• [SUPPLIED RECORDS]
╔══

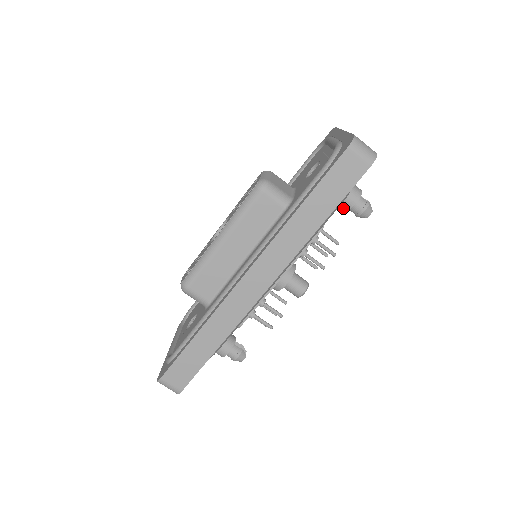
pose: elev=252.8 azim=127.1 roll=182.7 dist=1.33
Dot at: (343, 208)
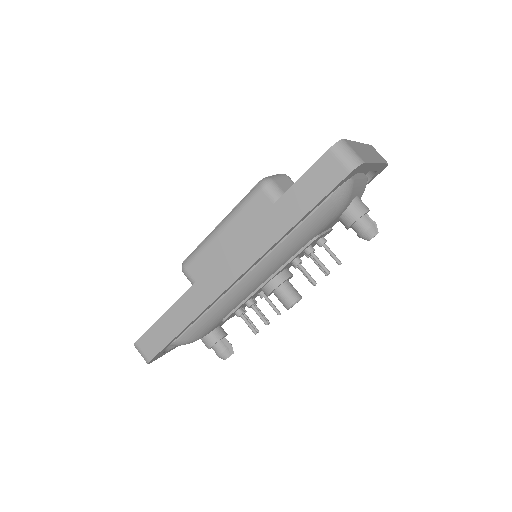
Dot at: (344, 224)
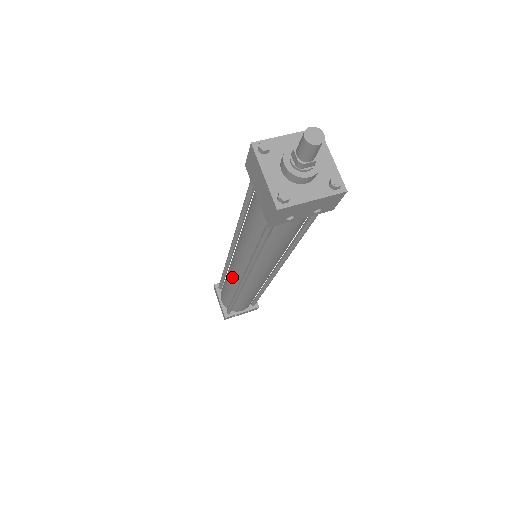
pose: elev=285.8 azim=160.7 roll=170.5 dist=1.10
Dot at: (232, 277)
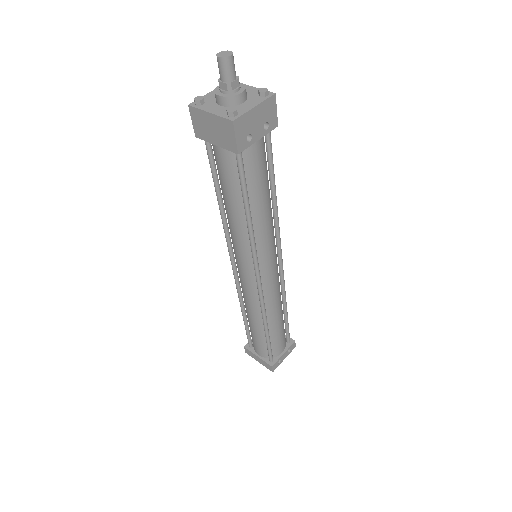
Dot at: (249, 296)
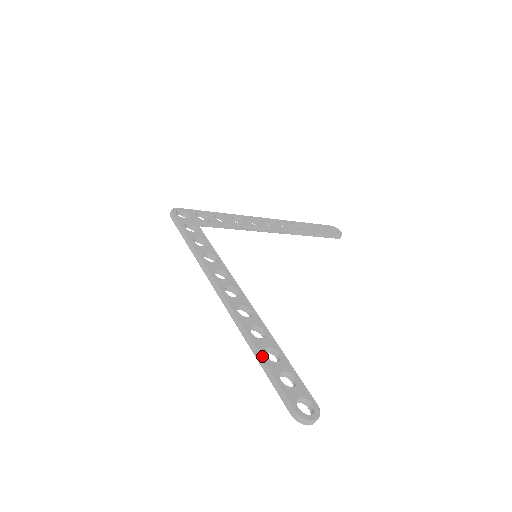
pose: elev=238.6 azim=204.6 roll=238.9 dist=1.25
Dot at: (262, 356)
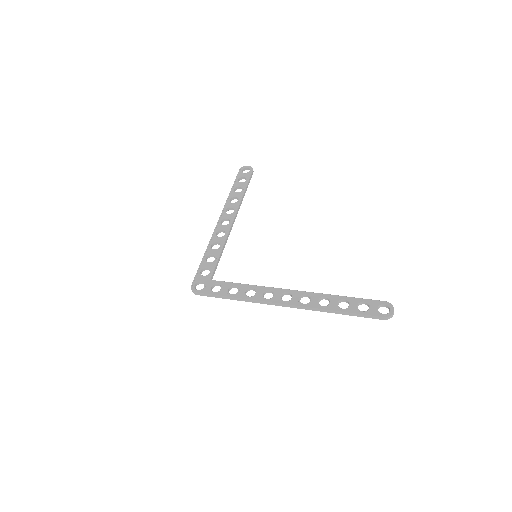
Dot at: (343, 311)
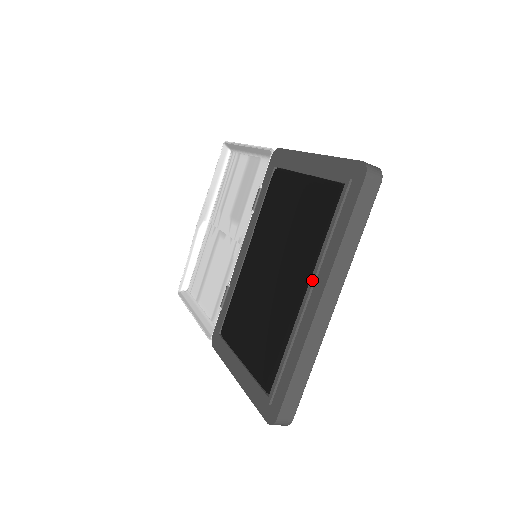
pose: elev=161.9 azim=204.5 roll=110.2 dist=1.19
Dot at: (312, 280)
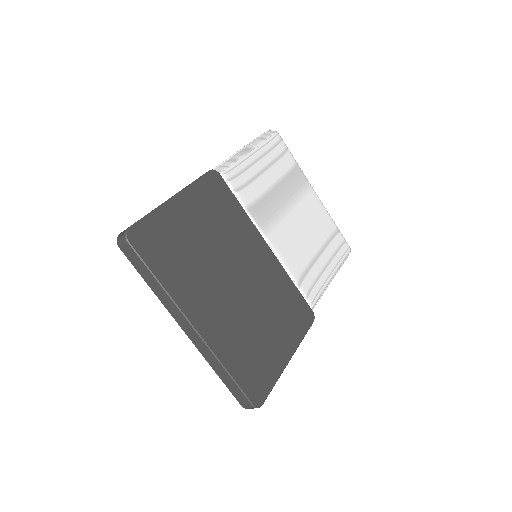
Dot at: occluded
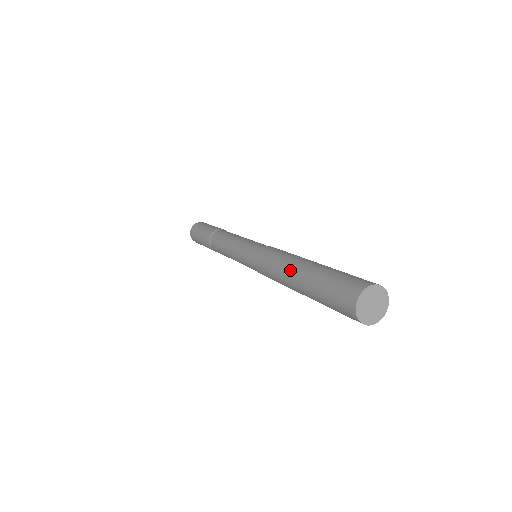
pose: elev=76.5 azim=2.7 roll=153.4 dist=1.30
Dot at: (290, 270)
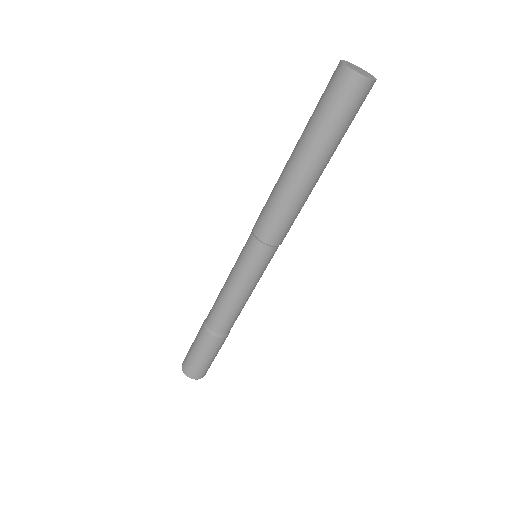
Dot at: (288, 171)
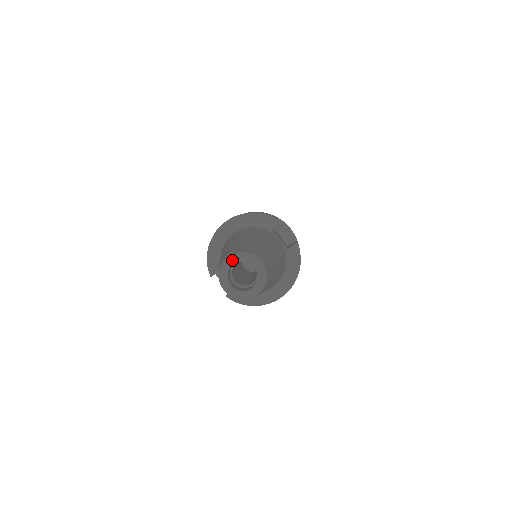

╚══

• [AIM OF THE TASK]
Reproduce verbatim every line of text in the items above, omitting the pictures.

• [SOLVED PROBLEM]
pose: elev=252.8 azim=127.1 roll=182.7 dist=1.33
Dot at: (343, 208)
Dot at: (344, 224)
pose: elev=285.8 azim=160.7 roll=170.5 dist=1.10
Dot at: (232, 277)
Dot at: (249, 296)
pose: elev=238.6 azim=204.6 roll=238.9 dist=1.25
Dot at: (262, 356)
Dot at: (343, 311)
pose: elev=161.9 azim=204.5 roll=110.2 dist=1.19
Dot at: (312, 280)
Dot at: occluded
pose: elev=76.5 azim=2.7 roll=153.4 dist=1.30
Dot at: (290, 270)
Dot at: (288, 171)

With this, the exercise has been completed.